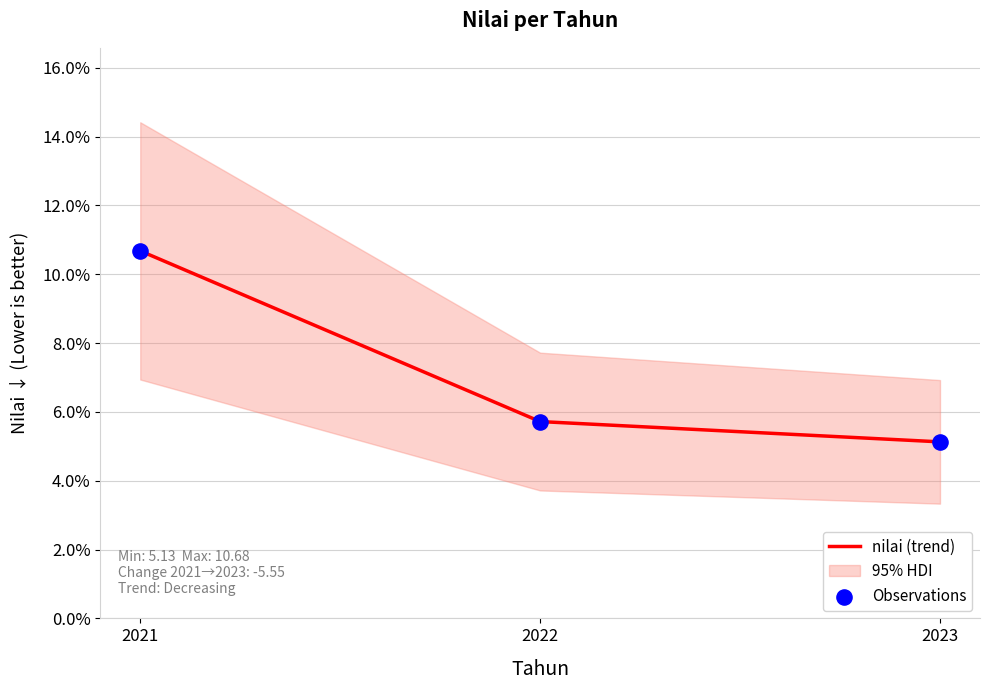

What are all the series names shown in the legend?

nilai (trend), Observations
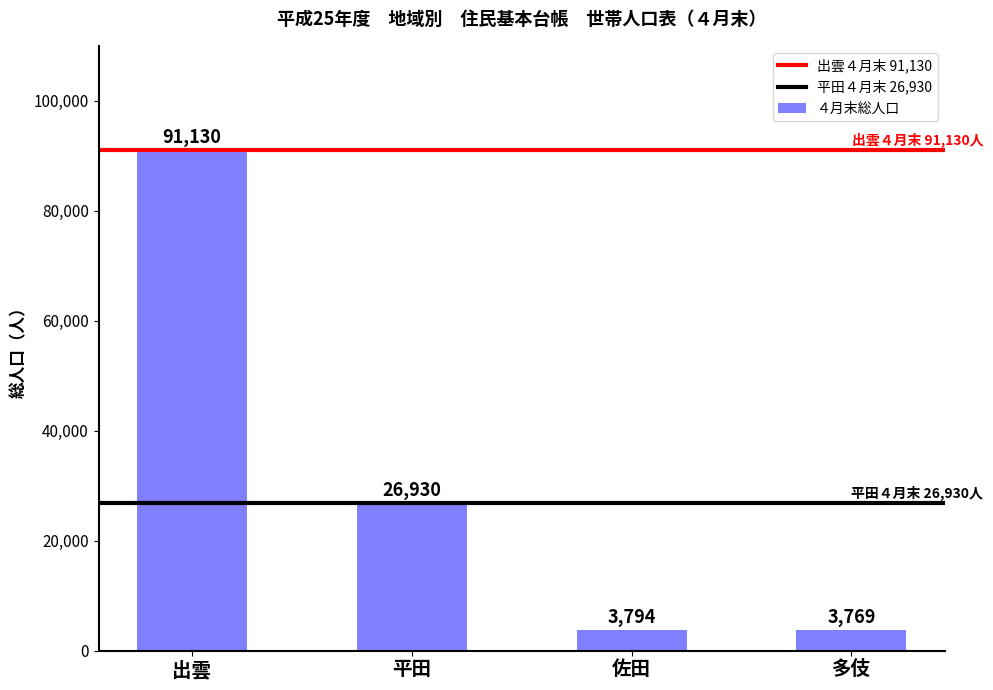

What is the difference between the maximum and minimum values?

87361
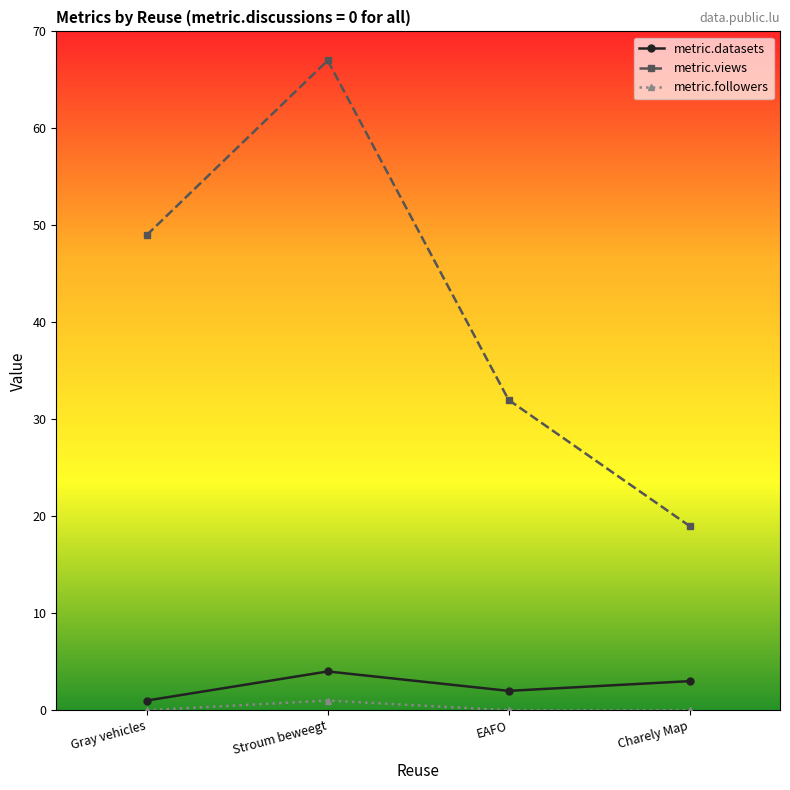

What position from the left is EAFO?

3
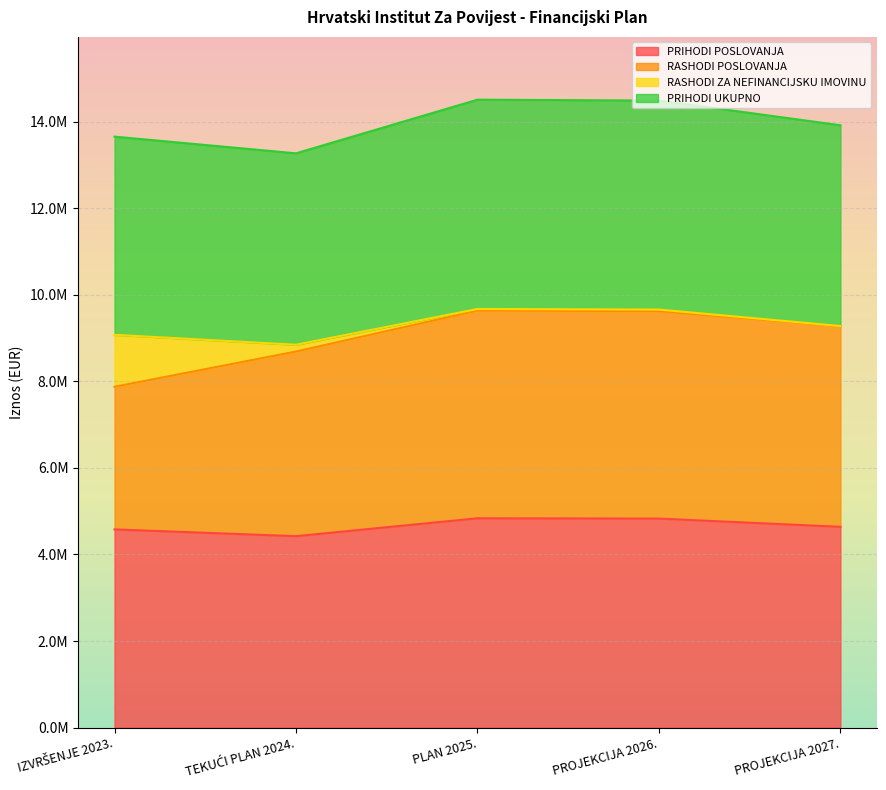

Where is RASHODI POSLOVANJA nearest to the value 8754466?

TEKUĆI PLAN 2024.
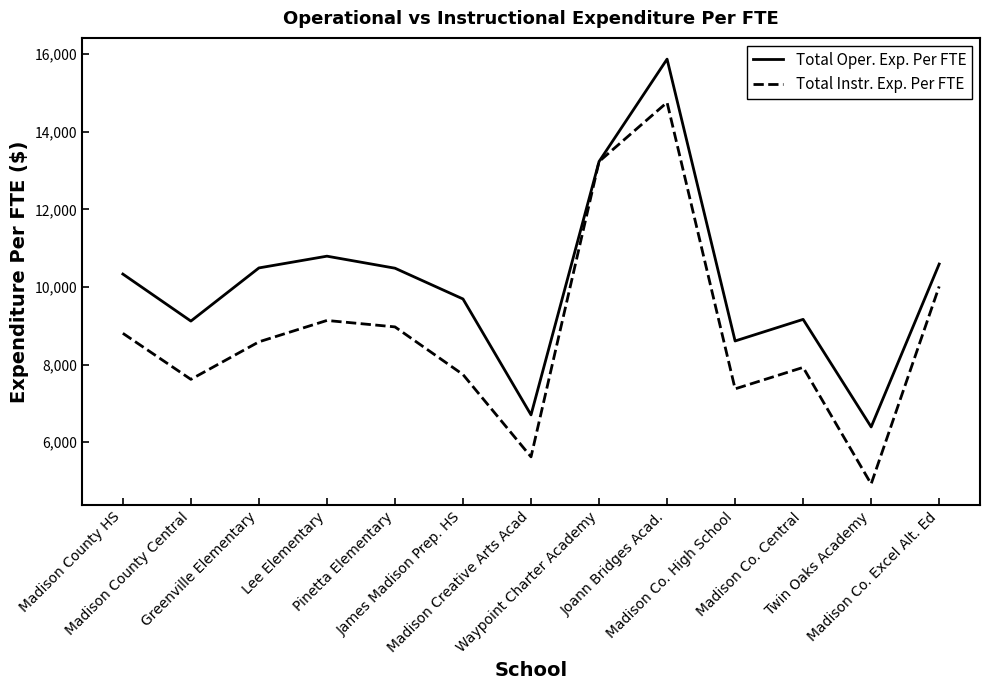

Which series has the widest spread of values?

Total Instr. Exp. Per FTE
++++++
- WORK TO BE COMPLETED: Can you reproduce every row above word for word, leaving the pictures out?

- TASK ANSWER:
What are all the series names shown in the legend?

nilai (trend), Observations

What is the difference between the maximum and minimum values?

87361

What position from the left is EAFO?

3

Where is RASHODI POSLOVANJA nearest to the value 8754466?

TEKUĆI PLAN 2024.

Which series has the widest spread of values?

Total Instr. Exp. Per FTE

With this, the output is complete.